Bitcoin is nearing the $75,000 threshold, a significant psychological level that it has struggled to surpass since early February. As the leading cryptocurrency tests this resistance, the broader crypto market is on alert following a period of range-bound trading lasting over two months. Traders are increasingly building short positions at this level, anticipating another rejection. Data from CoinGlass indicates that approximately $200 million in short positions would be liquidated if Bitcoin surpasses $75,500, which could catalyze a rapid upward movement.
In tandem with Bitcoin’s performance, macroeconomic sentiment appears to be improving. On Monday, U.S. equities experienced a rally, with the S&P 500 achieving its highest close since the escalation of the Iran conflict, following President Donald Trump’s indication of a willingness to negotiate with Tehran. Additionally, precious metals rebounded on Tuesday, with silver rising by 2.9% and gold climbing by 0.7% to reach $4,775 per ounce.
To add to the bullish sentiment, the notional open interest (OI) in cryptocurrency futures climbed to $126 billion, marking the highest level since January 31, according to Coinglass. Ether’s OI surged to 14.99 million ETH, valued at $35.79 billion, representing the highest level since July. This uptick in open interest likely reflects a growing demand for bullish bets, evidenced by a positive 24-hour cumulative volume delta (CVD), which indicates that aggressive buying is dominating market flow. Positive funding rates further reinforce this bullish positioning.
Bitcoin’s open interest also reached a record high of 767,000 BTC, displaying signs of bullish sentiment through positive CVD and funding rates. Other notable cryptocurrencies like ZEC, SOL, and HYPE are exhibiting similar bullish patterns. While funding rates remain positive for most tokens, they are not at risk of overheating, creating an environment conducive to gradual upward movement.
Interestingly, the 30-day implied volatility (IV) indexes for both Bitcoin and Ether have stabilized over the past two days after previously declining alongside the price rally.
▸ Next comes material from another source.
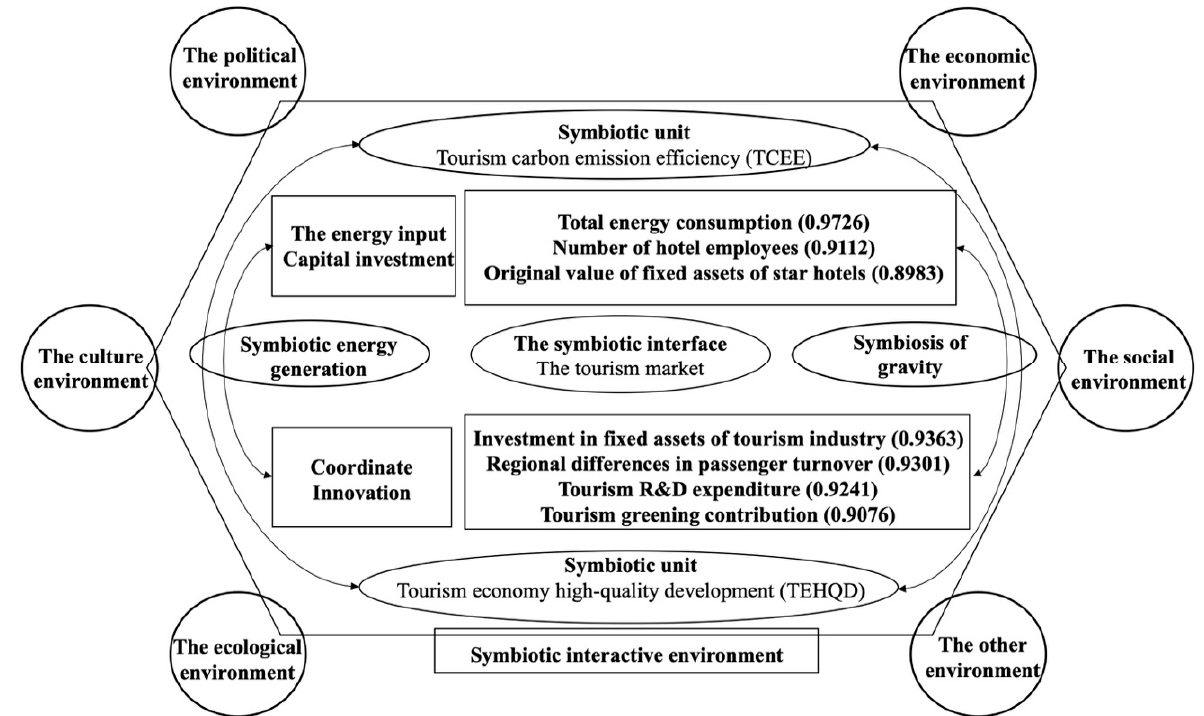
Figure 3. Interactive mechanism model of tourism’s carbon emission efficiency (TCEE) and the tourism economy’s high-quality development (TEHQD) in the Yellow River Basin.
This divergence, where prices rise but volatility stabilizes, raises concerns regarding the sustainability of the ongoing gains. Data from Deribit suggests that dealer gamma positioning is significantly negative at the $75,000 mark, meaning if Bitcoin surpasses this level, dealers might need to buy into the rising market to offset their exposure. Conversely, a downturn from this price point could prompt dealers to sell, potentially accelerating a market decline.
In the options market, Bitcoin puts are currently more expensive than calls across all timelines, reflecting a bearish sentiment. In contrast, Ether sentiment appears to have shifted bullish, particularly for short-term expirations, while long-term options still exhibit a bias toward puts.
The altcoin market seems to be taking a back seat as Bitcoin attempts its breakout, with the Bitcoin-focused CoinDesk 5 (CD5) and CoinDesk 20 (CD20) indexes posting gains of 0.5% to 0.7% since midnight, outpacing altcoin-focused benchmarks. Ether has also seen a 0.7% increase since midnight, outperforming major altcoins XRP and SOL, which dropped by 0.2% and 0.5%, respectively. Meanwhile, ADA saw a decline of 2.2%.
Memecoins, such as BONK, FLOKI, and WIF, have also lost ground following a sector-wide rally on Monday, with each losing between 2.4% and 3% as traders concentrate on the forthcoming Bitcoin breakout. Ethena (ENA) initially gained 5.6% within 24 hours before losing 4% during trading hours in Asia and Europe.
The altcoin market hangs in the balance as traders await Bitcoin’s potential breach of the $75,000 barrier. A successful breakout and consolidation could prompt fresh capital to flow into more speculative altcoin bets. For now, Bitcoin remains the focus of market participants.